Insurers are watching closely to determine their premium increases. Kaiser Family Foundation predicts that premiums for the average silver benchmark plan in the exchanges would need to increase 19 percent to make up for the loss of cost-sharing funding. Bottom line: If these subsidies go, consumers will pay premiums that will likely rise much higher than Dillon’s 10 percent estimate.
How many insurers will stay in the game? The exchanges have been plagued with news of insurers pulling out of the ACA because they can’t make a profit in the business. As a result, only one insurer is offering coverage in 32 percent of the counties in the U.S., according to Kaiser Family Foundation. In Alabama, Alaska, Oklahoma, South Carolina and Wyoming, only one exchange insurer remains in the entire state.
Last month, a Wall Street analyst report indicated that Anthem (ANTM), which operates in 14 states under the Blue Cross Blue Shield brand, is considering pulling out of a substantial amount of its exchange business. The Blues had been a major player on the exchanges and are often the only choice left in many areas.
On Thursday, Aetna (AET) said it would leave Iowa’s exchange. Earlier in the week, Wellmark said it would pull out of Iowa as well. Last year, Aetna drastically reduced its presence on the exchanges. Fewer insurers, and thus fewer choices for consumers, is one of the major criticisms of the exchanges from Republicans.
What will coverage look like? This week’s talks among warring Republicans may lead to some compromises that would seriously erode the coverage required under the ACA. At the same time, the administration has made it clear that Health and Human Services Secretary Tom Price will do all in his power to change the regulations associated with Obamacare.
In February, the administration proposed a rule that would allow exchange plans to charge more out-of-pocket costs than currently required. In addition, conservative Republicans have made it clear they would like to end ACA rules that govern what benefits must be covered and that insurers must charge people with preexisting conditions the same premiums as healthy people.

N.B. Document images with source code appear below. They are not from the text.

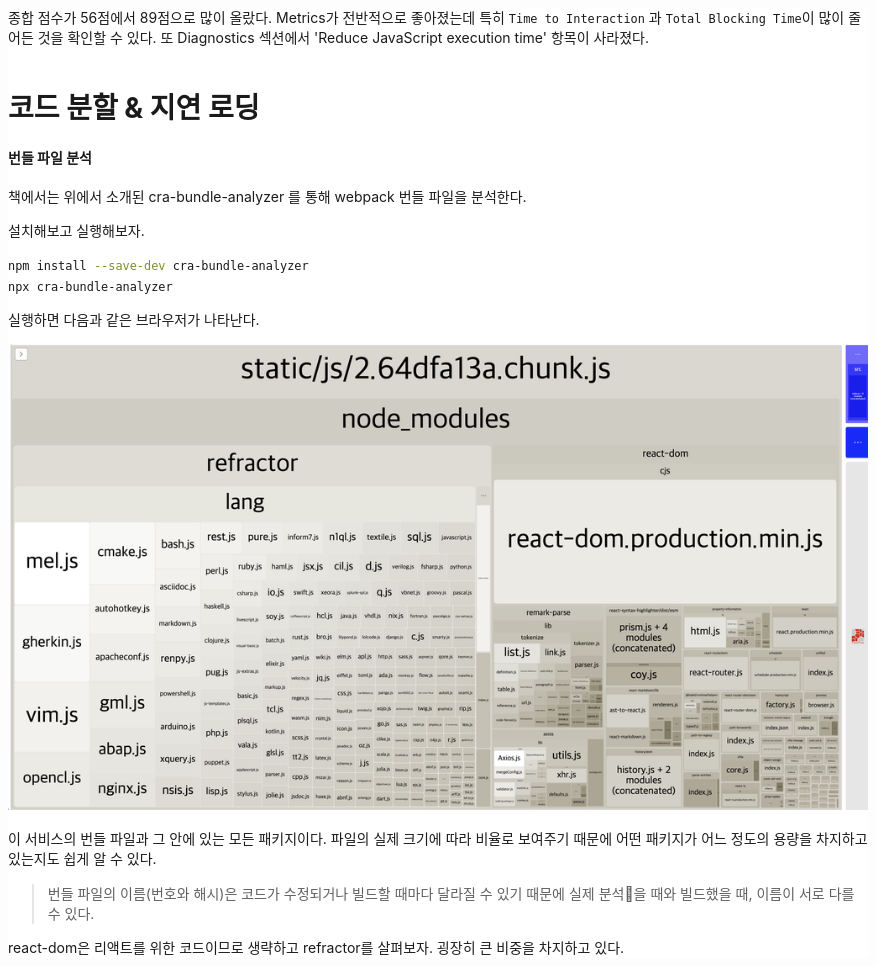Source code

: 
종합 점수가 56점에서 89점으로 많이 올랐다.
Metrics가 전반적으로 좋아졌는데 특히
`Time to Interaction` 과 `Total Blocking Time`이 많이 줄어든 것을 확인할 수 있다.
또 Diagnostics 섹션에서 'Reduce JavaScript execution time' 항목이 사라졌다.

# 코드 분할 & 지연 로딩

#### 번들 파일 분석

책에서는 위에서 소개된 cra-bundle-analyzer 를 통해 webpack 번들 파일을 분석한다.

설치해보고 실행해보자.

```bash
npm install --save-dev cra-bundle-analyzer
npx cra-bundle-analyzer
```

실행하면 다음과 같은 브라우저가 나타난다.

![ch01-15.png](attached-file/ch01-15.png)

이 서비스의 번들 파일과 그 안에 있는 모든 패키지이다.
파일의 실제 크기에 따라 비율로 보여주기 때문에 어떤 패키지가 어느 정도의 용량을 차지하고 있는지도 쉽게 알 수 있다.

>번들 파일의 이름(번호와 해시)은 코드가 수정되거나 빌드할 때마다 달라질 수 있기 때문에 실제 분석을 때와 빌드했을 때, 이름이 서로 다를 수 있다.

react-dom은 리액트를 위한 코드이므로 생략하고 refractor를 살펴보자.
굉장히 큰 비중을 차지하고 있다.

Along those lines, Republicans announced on Thursday a new provision to their bill that would establish a Federal Invisible Risk Sharing Program to reimburse insurers for patients with certain health conditions who incur high-cost claims and other items. In general, states would decide how to use these funds.

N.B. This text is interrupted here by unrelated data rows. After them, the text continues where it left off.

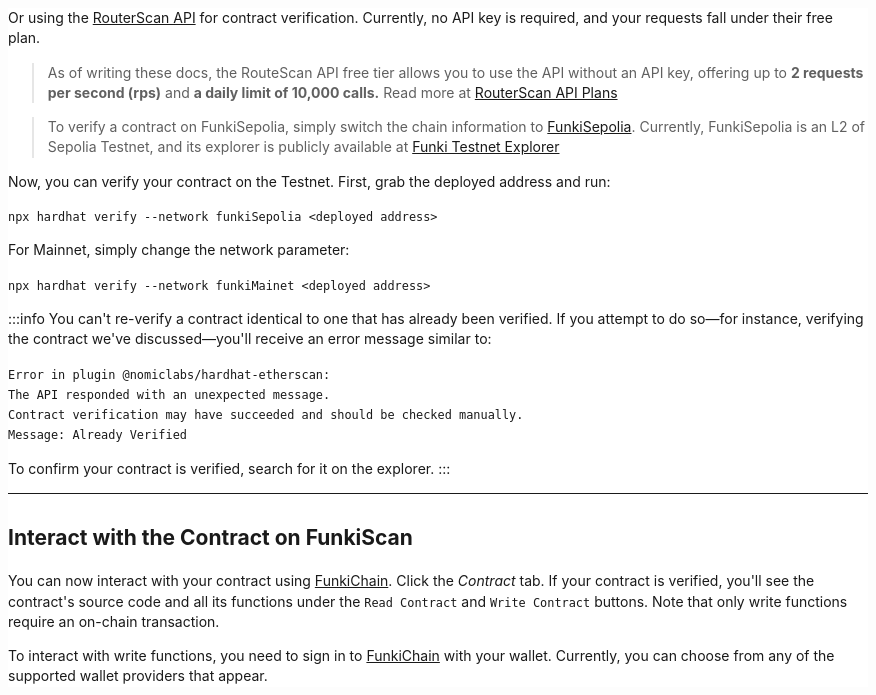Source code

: Or using the [RouterScan API](https://routescan.io/documentation/api-swagger) for contract verification. Currently, no API key is required, and your requests fall under their free plan.

> As of writing these docs, the RouteScan API free tier allows you to use the API without an API key, offering up to **2 requests per second (rps)** and **a daily limit of 10,000 calls.** Read more at [RouterScan API Plans](https://routescan.io/documentation#api-plans)
> 

> To verify a contract on FunkiSepolia, simply switch the chain information to [FunkiSepolia](https://docs.funkichain.com/docs/network-information). Currently, FunkiSepolia is an L2 of Sepolia Testnet, and its explorer is publicly available at [Funki Testnet Explorer](https://sepolia-sandbox.funkichain.com/)
> 

Now, you can verify your contract on the Testnet. First, grab the deployed address and run:

```solidity
npx hardhat verify --network funkiSepolia <deployed address>
```

For Mainnet, simply change the network parameter:
```solidity
npx hardhat verify --network funkiMainet <deployed address>
```

:::info
You can't re-verify a contract identical to one that has already been verified. If you attempt to do so—for instance, verifying the contract we've discussed—you'll receive an error message similar to:

```solidity
Error in plugin @nomiclabs/hardhat-etherscan: 
The API responded with an unexpected message.
Contract verification may have succeeded and should be checked manually.
Message: Already Verified
```

To confirm your contract is verified, search for it on the explorer.
:::

---

## Interact with the Contract on FunkiScan[](#interact-with-the-contract)

You can now interact with your contract using [FunkiChain](https://docs.funkichain.com/docs/network-information). Click the *Contract* tab. If your contract is verified, you'll see the contract's source code and all its functions under the `Read Contract` and `Write Contract` buttons. Note that only write functions require an on-chain transaction.

To interact with write functions, you need to sign in to [FunkiChain](https://docs.funkichain.com/docs/network-information) with your wallet. Currently, you can choose from any of the supported wallet providers that appear.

But experts worry that the provision will do little to stabilize the insurance market and may leave some consumers in the cold because it would only cover people with certain conditions, such as cancer, and may not help people who suffer from, say, a major accident, according to the Center on Budget and Policy Priorities.
Representatives left for the Easter break on Thursday without a vote on the new proposal and other health law tweaks. That means consumers looking to stick with the exchanges next year will have to stay alert and take a wait-and-see approach.